Menurut Riono, kesadaran masyarakat  untuk tidak membuang sampah ditempat-tempat yang sudah dilarang, begitu kurang. Bahkan, imbauan yang disertai ancaman sanksi, denda dan penjara tidak membuat mereka takut. Mereka tetap saja membuang sampah di lokasi yang telah dilarang itu.

“Orang tak akan takut dengan ancaman Perda Nomor 7 tahun 2018 tentang orang yang membuang sampah sembarangan akan dikenakan denda maksimal sebesar Rp 50 juta atau kurungan 3 bulan, makanya kita membuat inovasi seperti itu, dan ternyata setelah kita bikin, mereka takut, karena pasti berfikir juga,” ucap Riono.

Meski demikian, kenyataannya di lapangan masih saja ada masyarakat yang membuang sampah di lokasi yang telah dipasangi sepanduk larangan yang berisi kalimat sumpah serapah itu. Hal itu membuktikan bahwa cara-cara seperti itu juga kurang begitu efektif.

Pandangan tokoh agama

Menurut Ustadz Idham Khalid, salah seorang pemuka agama Islam setempat,  spanduk larangan maupun imbauan yang berisikan kalimat sumpah serapah, kurang baik dalam agama Islam, walaupun tujuannya berkaitan dengan kebersihan yang dianjurkan agama itu sendiri.

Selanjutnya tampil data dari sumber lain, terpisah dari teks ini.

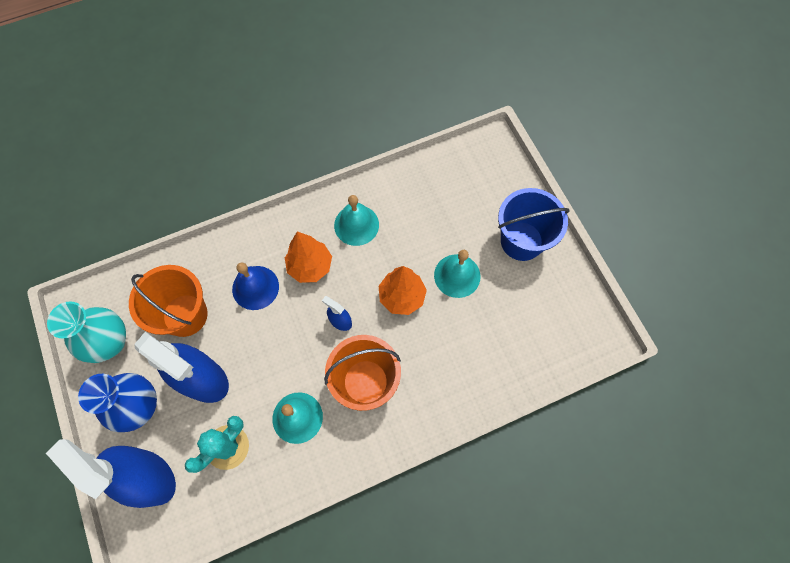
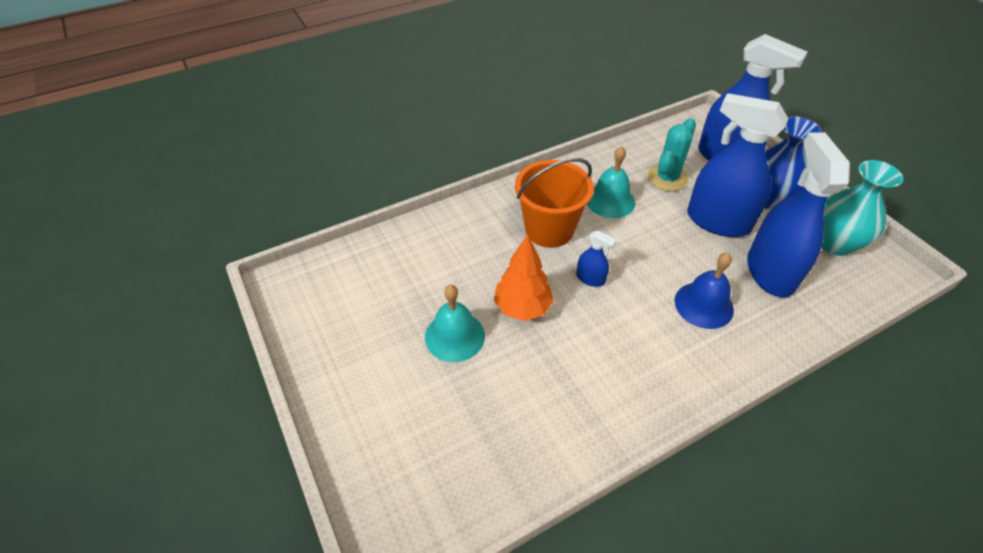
camera: 175 degrees right, 20 degrees down
orange bucket [129,265,208,337] -> blue spray bottle [747,132,850,298]
orange tree [285,231,332,283] -> none
turquoise bell [334,195,379,246] -> none
blue bucket [498,188,570,261] -> none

“Yang jelas agama sangat memperhatikan dan menganjurkan pentingnya kebersihan karena agama itu sendiri bersih. Terkait dengan sumpah serapah, yang jelas nabi itu diutus sebagai rahmat bukan untuk melaknat,” ucap Khalid.

“Dakwah itu merayu, bukan mengutuk.
Mengajak bukan mengejek.
Menyentuh bukan menyinggung.
Mendoakan kebaikan kepada orang lain bukan melaknat orang supaya celaka,” timpal Khalid.

Dalam hal ini Khalid juga mencontohkan sikap Nabi Muhammad SAW ketika ada sahabatnya yang mengutuk seorang pemabuk bernama Nu’aiman yang mengunjungi Nabi dalam keadaan mabuk.

“Ketika seorang yang suka mabuk datang kepada nabi dalam keadaan mabuk lalu kemudian sahabat lain pada mengutuknya/melaknatnya maka nabi bersabda, jangan kalian melaknat dia, karena dia itu mencintai Allah dan Rasulnya,” ucap Khalid.

Pandangan sosiolog

Sementara itu, menurut perspektif sosiologi, imbauan atau larangan yang bahasanya cendrung kurang baik malah akan mendorong orang-orang untuk berperilaku lebih negatif lagi.

“Dalam teori labeling ketika kita melebel seseorang itu negatif maka dia akan berperilaku lebih negatif lagi, dalam arti orang-orang yang disumpahi miskin 7 turunan itu secara sosiologis bisa membuat orang itu semakin ingin berprilaku atau mengulang lagi perilaku membuang sampah sembarangan seperti itu,” ucap seorang sosiolog, Marisa Elsera.

Marisa yang merupakan dosen sosiologi di Universitas Maritim Raja Ali Haji (UMRAH) menyarankan pemerintah daerah dalam hal ini DLH untuk membuat agenda kegiatan gotong royong saja ketimbang membuat sepanduk yang konotasinya negatif seperti itu.